There are a couple of things on Lictor's mind this week, notably Halloween and Terrorism, which are probably what is on most people's minds to some degree today (Wednesday.) I'm particularly steamed about the government's inept or possibly almost criminally cynical handling of the terrorist threat but the truth is I can't settle down to a good frothing rant just yet.
The reason is that I was listening recently to a recorded lecture on the life and teachings of Pythagoras (well, someone has to. Just be thankful it wasn't you, buddy.) The Greeks had a belief that certain numbers were divine. Specifically, the numbers one through four. They, or at least, the followers of that particular branch of Pythagorean philosophy, believed these numbers were the very building blocks of reality. Whatever spirit, force, intelligence or god that had created the universe had used these numbers to define and thus populate the physical world. The number one being required to define a point, two to create a line, three for a plane and four to define a three dimension object. Everything after that is just window dressing, at least when you're creating universes.
In and of itself, it was mildly interesting, possibly only for historical reasons in a 'gee, those Greeks sure were odd,' kind of way. What lies behind it, though, is rather more compelling and frankly has been worrying at the ankle of my consciousness all week, like a rabid terrier.
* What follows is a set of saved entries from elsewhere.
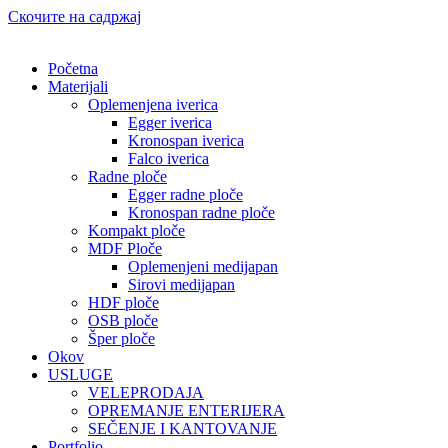
Скочите на садржај
Početna
Materijali
Oplemenjena iverica
Egger iverica
Kronospan iverica
Falco iverica
Radne ploče
Egger radne ploče
Kronospan radne ploče
Kompakt ploče
MDF Ploče
Oplemenjeni medijapan
Sirovi medijapan
HDF ploče
OSB ploče
Šper ploče
Okov
USLUGE
VELEPRODAJA
OPREMANJE ENTERIJERA
SEČENJE I KANTOVANJE
Portfolio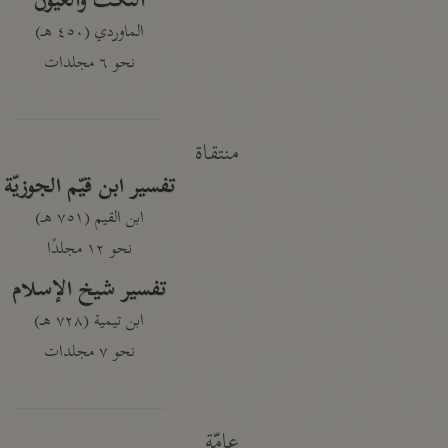
النكت والعيون
الماوردي (٤٥٠ هـ)
نحو ٦ مجلدات
منتقاة
تفسير ابن قيّم الجوزيّة
ابن القيم (٧٥١ هـ)
نحو ١٢ مجلدًا
تفسير شيخ الإسلام
ابن تيمية (٧٢٨ هـ)
نحو ٧ مجلدات
عامّة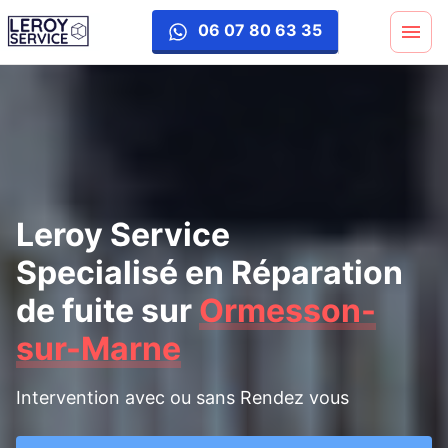
reparation-fuite
06 07 80 63 35
Leroy Service
Specialisé en Réparation
de fuite
sur
Ormesson-
sur-Marne
Intervention avec ou sans Rendez vous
You see, here's the deal; when you start to look at the abstract concepts behind mathematical principles, even simple ones, you step off the real world into one that is no longer founded in the physical bounds of our fleshy perceptions. The laws that define the relationships between the sides of right-angled triangle aren't empirical in nature, they aren't based upon observing right angles triangles laying around the streets or hanging from apple trees. Indeed, there are no absolute, perfect examples of right-angled triangles, anywhere to be found. The real world is just too messy and imprecise for such things. And yet.. the underlying laws are quite real and do tell you about the way right-angled triangles should behave. (If you can't get your triangles to behave, I'd forget about training that 150 lb Doberman.)
The abstract, non-physical world of mathematics bears directly on the real world; even though it has no direct analogue. What is more, the nature of mathematical insight can often precede any apparent application or mirror in the real world. A mathematical construct which appears delightfully whimsical to a seventeenth century mathematician might describe precisely the behavior of sub-atomic particles discovered four hundred years later. What does this tell us? Well, that there are immutable principles underlying our universe. But why? Why should a purely mental exercise of applying logic to abstract concept have any bearing on nature?
The truth, as they say in the X-Files, is out there. What is fascinating is the appearance of order to the universe. Although reality in all its violent, chaotic and course unpredictability, never conforms to individual instances of predicted, precise behavior, it seems that it is nevertheless true that there is an underlying ghost of mathematical perfection built into the very fabric of time and space. We are all imperfect examples of perfect math.
Perhaps the answer is that the very stuff of thought itself is shaped by the exact same mathematical laws that bound our universe. We have a system of thought, and therefore mathematics, that is based upon the same natural laws that drive galaxies and hummingbirds. It would, in that sense, not be possible for us to conceive of mathematics that do not reflect the very structure of our brains, of the processes that we call thought. And these structures, evolved to exist in this universe, are built with the same tools available to all matter and energy. It would therefore not be possible to develop thought patterns not consistent with the universe in which we exist.
Perhaps there is some deeper truth, or perhaps this is all a self-evident rat-hole of wooly thinking. It's hard to tell. But then, I'm trapped inside the end result of the processes I'm trying to measure, and frankly, I think that's a good excuse for a lack of objectivity. Any lack of clarity I blame on too much Pepsi and too many English Hamburgers.